[Chart-based quiz rows]
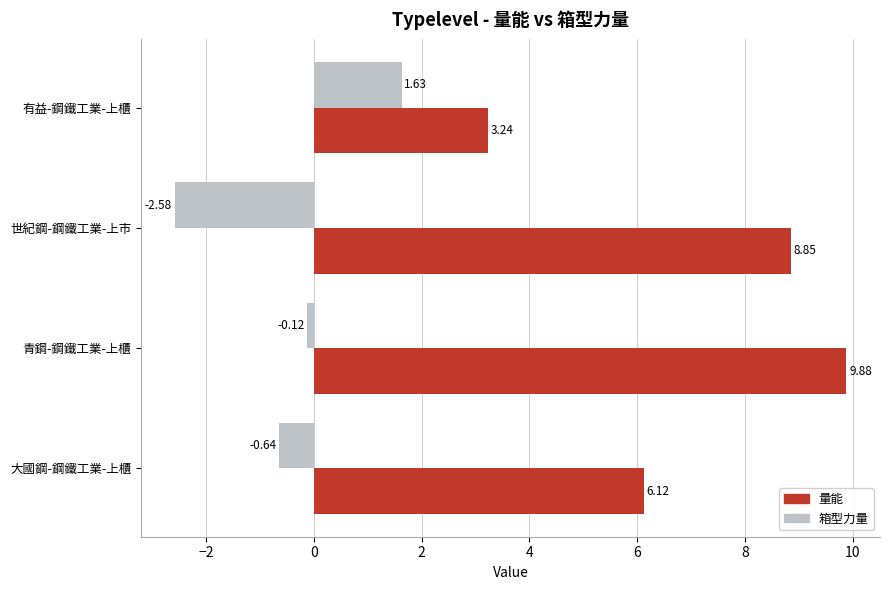

List the series in order of their peak value, lowest first.

箱型力量, 量能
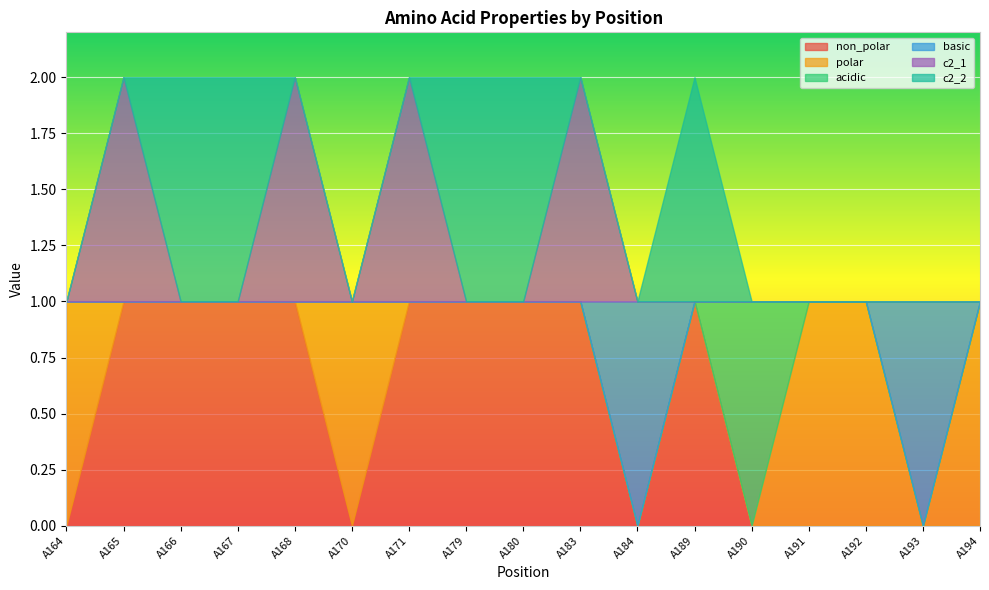

Which has a higher value, A170 or A167?

A167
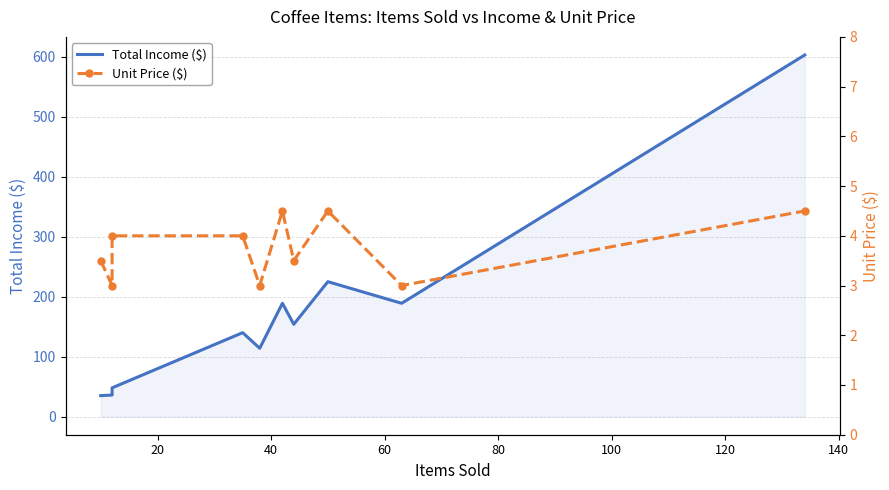

True or false: Unit Price ($) and Total Income ($) intersect in this chart.

False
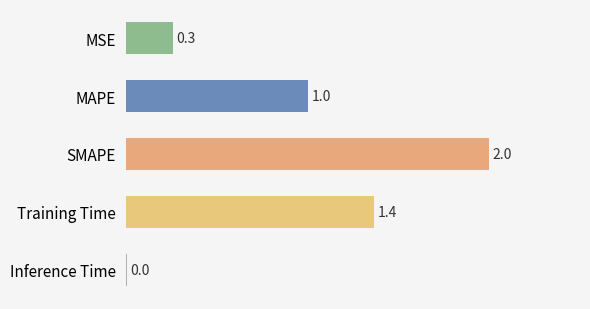

What is the change in value from MAPE to Training Time?

+0.4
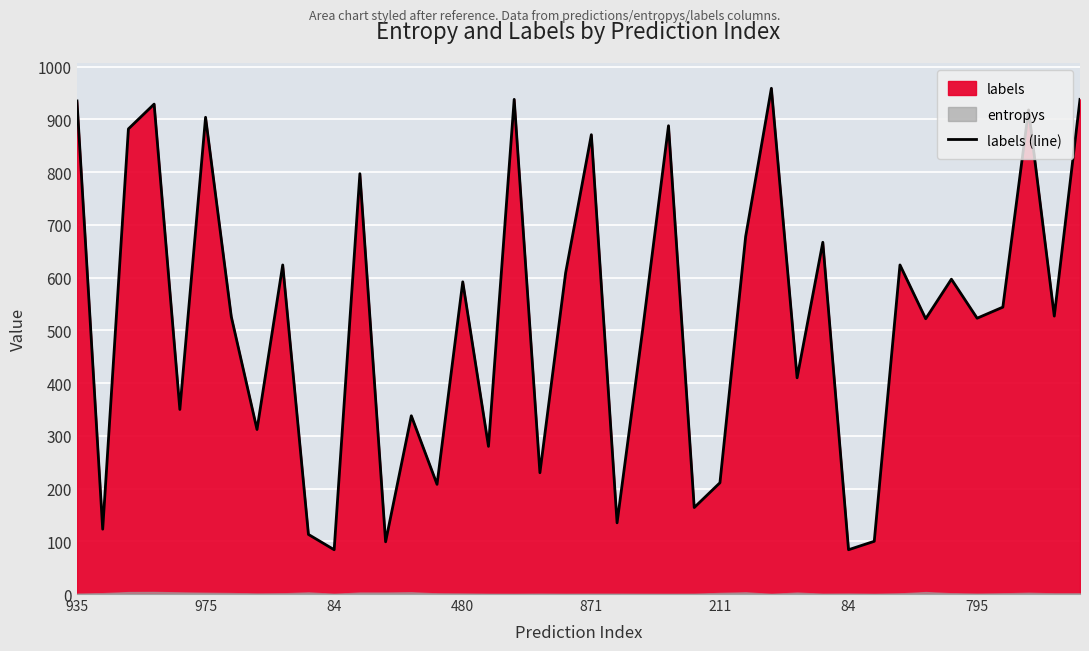

What value does the data have at 36, to the nearest 100?

500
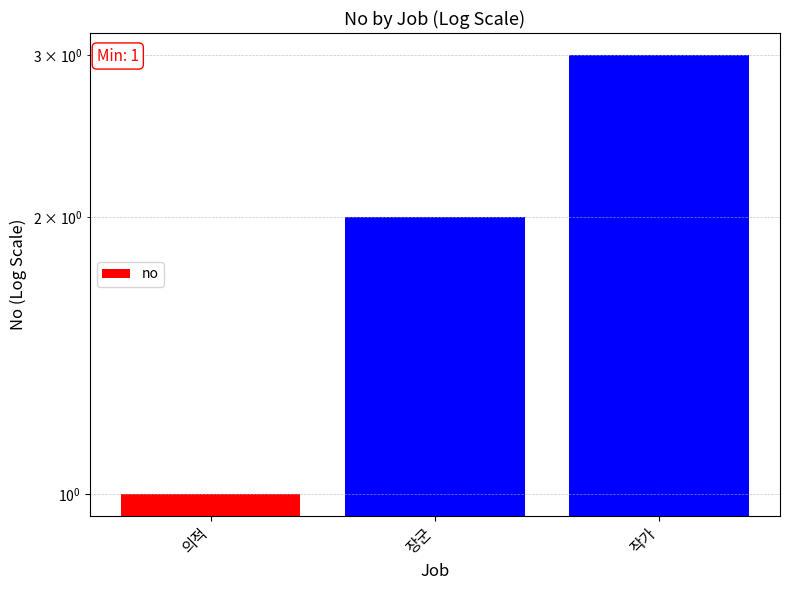

What is the difference between the values at 장군 and 의적?

1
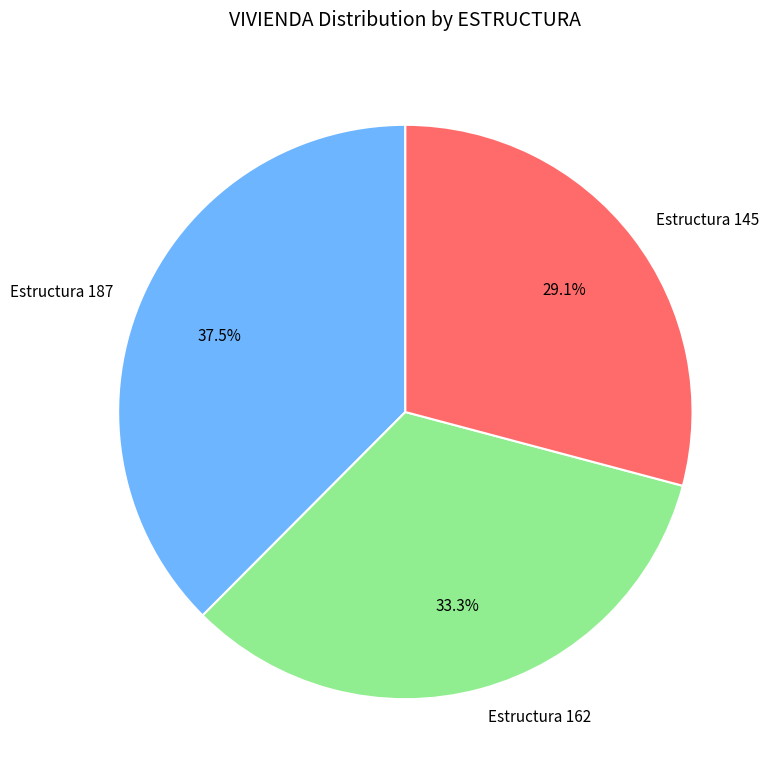

What percentage is the Estructura 162 slice, to the nearest percent?

33%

- Your task -
Could you rewrite the rows above as a two-column Markdown table, with "No." holding a running number and "Text" holding each line, skipping blank lines and leaving the pictures out?

- Response area -
| No. | Text |
|---|---|
| 1 | List the series in order of their peak value, lowest first. |
| 2 | 箱型力量, 量能 |
| 3 | Which has a higher value, A170 or A167? |
| 4 | A167 |
| 5 | True or false: Unit Price ($) and Total Income ($) intersect in this chart. |
| 6 | False |
| 7 | What is the change in value from MAPE to Training Time? |
| 8 | +0.4 |
| 9 | What value does the data have at 36, to the nearest 100? |
| 10 | 500 |
| 11 | What is the difference between the values at 장군 and 의적? |
| 12 | 1 |
| 13 | What percentage is the Estructura 162 slice, to the nearest percent? |
| 14 | 33% |